Vicinity-Guided Discriminative Latent Diffusion for Privacy-Preserving Domain Adaptation
Jing Wang, Wonho Bae, Jiahong Chen, Wenxu Wang, Junhyug Noh
TL;DR
This work tackles privacy-preserving domain adaptation by reusing latent diffusion models to transfer discriminative knowledge without exposing source data. It proposes Discriminative Vicinity Diffusion (DVD), which encodes source labels into latent vicinities around source embeddings and trains a drift function to move noisy latent samples toward label-consistent source manifolds. At target adaptation, a Gaussian-prior over target latent vicinities guides a frozen diffusion module to generate source-like cues, which are aligned with the target encoder using a contrastive objective, with additional SiLGA blending to stabilize target alignment. DVD delivers state-of-the-art results on SFDA benchmarks, improves in-domain source accuracy through latent augmentation, and enhances domain generalization, all while maintaining strict privacy constraints. The approach reframes latent diffusion as a practical mechanism for explicit cross-domain knowledge transfer, offering a scalable, efficient, and interpretable privacy-preserving alternative to traditional data-sharing.
Abstract
Recent work on latent diffusion models (LDMs) has focused almost exclusively on generative tasks, leaving their potential for discriminative transfer largely unexplored. We introduce Discriminative Vicinity Diffusion (DVD), a novel LDM-based framework for a more practical variant of source-free domain adaptation (SFDA): the source provider may share not only a pre-trained classifier but also an auxiliary latent diffusion module, trained once on the source data and never exposing raw source samples. DVD encodes each source feature's label information into its latent vicinity by fitting a Gaussian prior over its k-nearest neighbors and training the diffusion network to drift noisy samples back to label-consistent representations. During adaptation, we sample from each target feature's latent vicinity, apply the frozen diffusion module to generate source-like cues, and use a simple InfoNCE loss to align the target encoder to these cues, explicitly transferring decision boundaries without source access.
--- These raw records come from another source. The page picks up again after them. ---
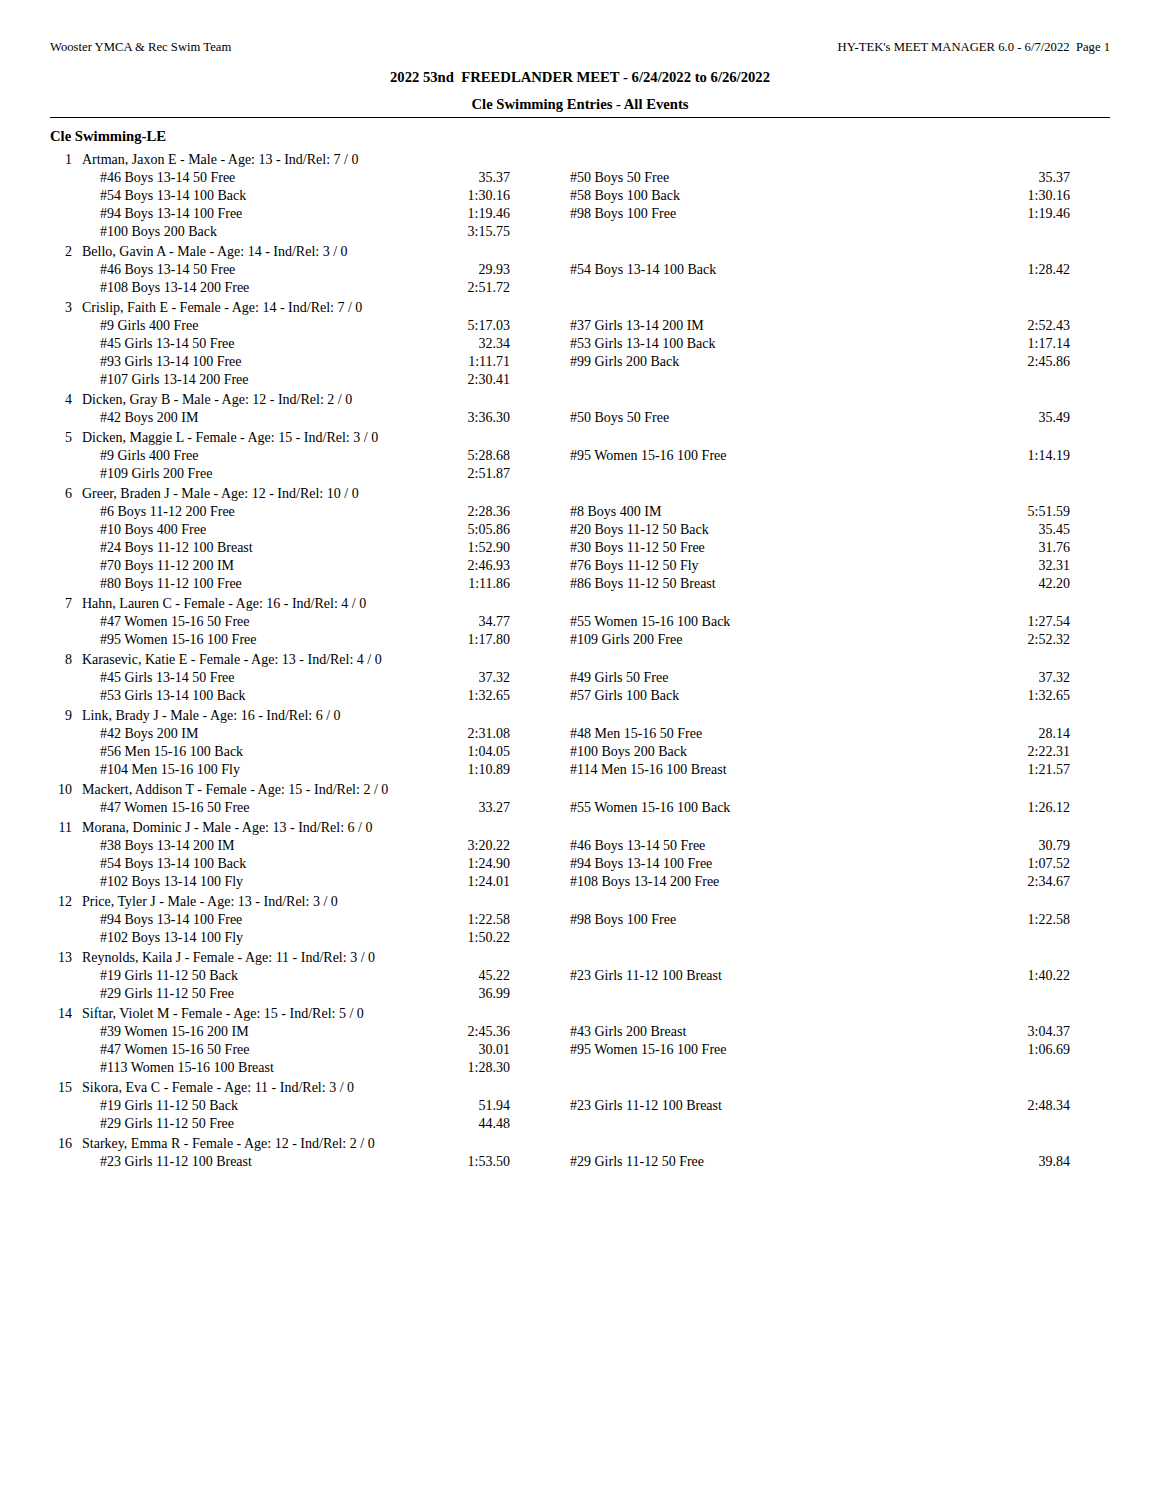Wooster YMCA & Rec Swim Team
HY-TEK's MEET MANAGER 6.0 - 6/7/2022 Page 1
2022 53nd FREEDLANDER MEET - 6/24/2022 to 6/26/2022
Cle Swimming Entries - All Events
Cle Swimming-LE
| 1 | Artman, Jaxon E - Male - Age: 13 - Ind/Rel: 7 / 0 |
| | #46 Boys 13-14 50 Free | 35.37 | #50 Boys 50 Free | 35.37 |
| | #54 Boys 13-14 100 Back | 1:30.16 | #58 Boys 100 Back | 1:30.16 |
| | #94 Boys 13-14 100 Free | 1:19.46 | #98 Boys 100 Free | 1:19.46 |
| | #100 Boys 200 Back | 3:15.75 | | |
| 2 | Bello, Gavin A - Male - Age: 14 - Ind/Rel: 3 / 0 |
| | #46 Boys 13-14 50 Free | 29.93 | #54 Boys 13-14 100 Back | 1:28.42 |
| | #108 Boys 13-14 200 Free | 2:51.72 | | |
| 3 | Crislip, Faith E - Female - Age: 14 - Ind/Rel: 7 / 0 |
| | #9 Girls 400 Free | 5:17.03 | #37 Girls 13-14 200 IM | 2:52.43 |
| | #45 Girls 13-14 50 Free | 32.34 | #53 Girls 13-14 100 Back | 1:17.14 |
| | #93 Girls 13-14 100 Free | 1:11.71 | #99 Girls 200 Back | 2:45.86 |
| | #107 Girls 13-14 200 Free | 2:30.41 | | |
| 4 | Dicken, Gray B - Male - Age: 12 - Ind/Rel: 2 / 0 |
| | #42 Boys 200 IM | 3:36.30 | #50 Boys 50 Free | 35.49 |
| 5 | Dicken, Maggie L - Female - Age: 15 - Ind/Rel: 3 / 0 |
| | #9 Girls 400 Free | 5:28.68 | #95 Women 15-16 100 Free | 1:14.19 |
| | #109 Girls 200 Free | 2:51.87 | | |
| 6 | Greer, Braden J - Male - Age: 12 - Ind/Rel: 10 / 0 |
| | #6 Boys 11-12 200 Free | 2:28.36 | #8 Boys 400 IM | 5:51.59 |
| | #10 Boys 400 Free | 5:05.86 | #20 Boys 11-12 50 Back | 35.45 |
| | #24 Boys 11-12 100 Breast | 1:52.90 | #30 Boys 11-12 50 Free | 31.76 |
| | #70 Boys 11-12 200 IM | 2:46.93 | #76 Boys 11-12 50 Fly | 32.31 |
| | #80 Boys 11-12 100 Free | 1:11.86 | #86 Boys 11-12 50 Breast | 42.20 |
| 7 | Hahn, Lauren C - Female - Age: 16 - Ind/Rel: 4 / 0 |
| | #47 Women 15-16 50 Free | 34.77 | #55 Women 15-16 100 Back | 1:27.54 |
| | #95 Women 15-16 100 Free | 1:17.80 | #109 Girls 200 Free | 2:52.32 |
| 8 | Karasevic, Katie E - Female - Age: 13 - Ind/Rel: 4 / 0 |
| | #45 Girls 13-14 50 Free | 37.32 | #49 Girls 50 Free | 37.32 |
| | #53 Girls 13-14 100 Back | 1:32.65 | #57 Girls 100 Back | 1:32.65 |
| 9 | Link, Brady J - Male - Age: 16 - Ind/Rel: 6 / 0 |
| | #42 Boys 200 IM | 2:31.08 | #48 Men 15-16 50 Free | 28.14 |
| | #56 Men 15-16 100 Back | 1:04.05 | #100 Boys 200 Back | 2:22.31 |
| | #104 Men 15-16 100 Fly | 1:10.89 | #114 Men 15-16 100 Breast | 1:21.57 |
| 10 | Mackert, Addison T - Female - Age: 15 - Ind/Rel: 2 / 0 |
| | #47 Women 15-16 50 Free | 33.27 | #55 Women 15-16 100 Back | 1:26.12 |
| 11 | Morana, Dominic J - Male - Age: 13 - Ind/Rel: 6 / 0 |
| | #38 Boys 13-14 200 IM | 3:20.22 | #46 Boys 13-14 50 Free | 30.79 |
| | #54 Boys 13-14 100 Back | 1:24.90 | #94 Boys 13-14 100 Free | 1:07.52 |
| | #102 Boys 13-14 100 Fly | 1:24.01 | #108 Boys 13-14 200 Free | 2:34.67 |
| 12 | Price, Tyler J - Male - Age: 13 - Ind/Rel: 3 / 0 |
| | #94 Boys 13-14 100 Free | 1:22.58 | #98 Boys 100 Free | 1:22.58 |
| | #102 Boys 13-14 100 Fly | 1:50.22 | | |
| 13 | Reynolds, Kaila J - Female - Age: 11 - Ind/Rel: 3 / 0 |
| | #19 Girls 11-12 50 Back | 45.22 | #23 Girls 11-12 100 Breast | 1:40.22 |
| | #29 Girls 11-12 50 Free | 36.99 | | |
| 14 | Siftar, Violet M - Female - Age: 15 - Ind/Rel: 5 / 0 |
| | #39 Women 15-16 200 IM | 2:45.36 | #43 Girls 200 Breast | 3:04.37 |
| | #47 Women 15-16 50 Free | 30.01 | #95 Women 15-16 100 Free | 1:06.69 |
| | #113 Women 15-16 100 Breast | 1:28.30 | | |
| 15 | Sikora, Eva C - Female - Age: 11 - Ind/Rel: 3 / 0 |
| | #19 Girls 11-12 50 Back | 51.94 | #23 Girls 11-12 100 Breast | 2:48.34 |
| | #29 Girls 11-12 50 Free | 44.48 | | |
| 16 | Starkey, Emma R - Female - Age: 12 - Ind/Rel: 2 / 0 |
| | #23 Girls 11-12 100 Breast | 1:53.50 | #29 Girls 11-12 50 Free | 39.84 |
Across standard SFDA benchmarks, DVD outperforms state-of-the-art methods. We further show that the same latent diffusion module enhances the source classifier's accuracy on in-domain data and boosts performance in supervised classification and domain generalization experiments. DVD thus reinterprets LDMs as practical, privacy-preserving bridges for explicit knowledge transfer, addressing a core challenge in source-free domain adaptation that prior methods have yet to solve.